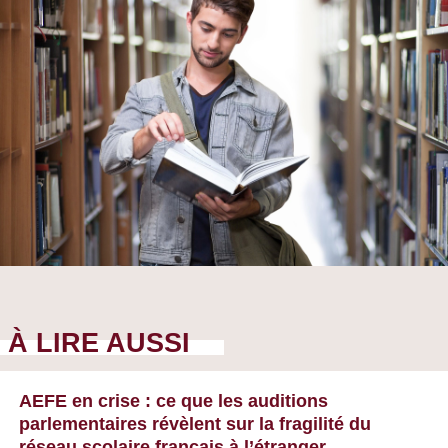
À LIRE AUSSI
AEFE en crise : ce que les auditions
parlementaires révèlent sur la fragilité du
réseau scolaire français à l’étranger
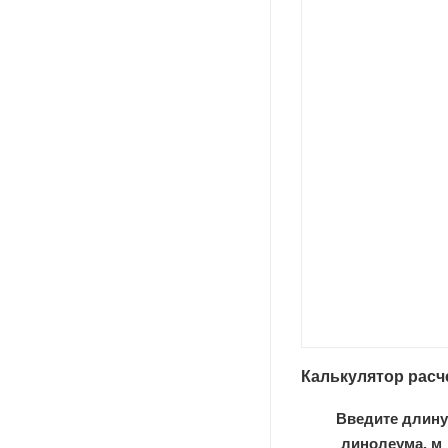
Калькулятор расч
Введите длину
линолеума, м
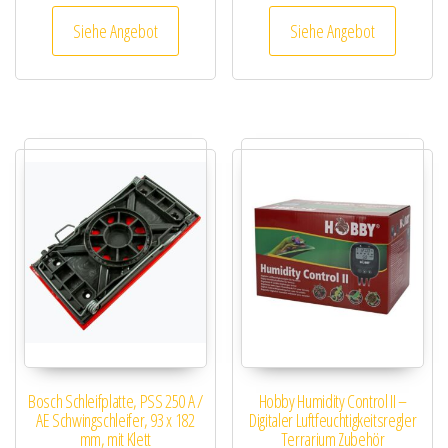
Siehe Angebot
Siehe Angebot
Bosch Schleifplatte, PSS 250 A /
Hobby Humidity Control II –
AE Schwingschleifer, 93 x 182
Digitaler Luftfeuchtigkeitsregler
mm, mit Klett
Terrarium Zubehör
__________
TASK ITEM —
Every word of the material above should be copied exactly; no pictures.

EXERCISE RESULT —
À LIRE AUSSI
AEFE en crise : ce que les auditions
parlementaires révèlent sur la fragilité du
réseau scolaire français à l’étranger
Калькулятор расч
Введите длину
линолеума, м
Siehe Angebot
Siehe Angebot
Bosch Schleifplatte, PSS 250 A /
Hobby Humidity Control II –
AE Schwingschleifer, 93 x 182
Digitaler Luftfeuchtigkeitsregler
mm, mit Klett
Terrarium Zubehör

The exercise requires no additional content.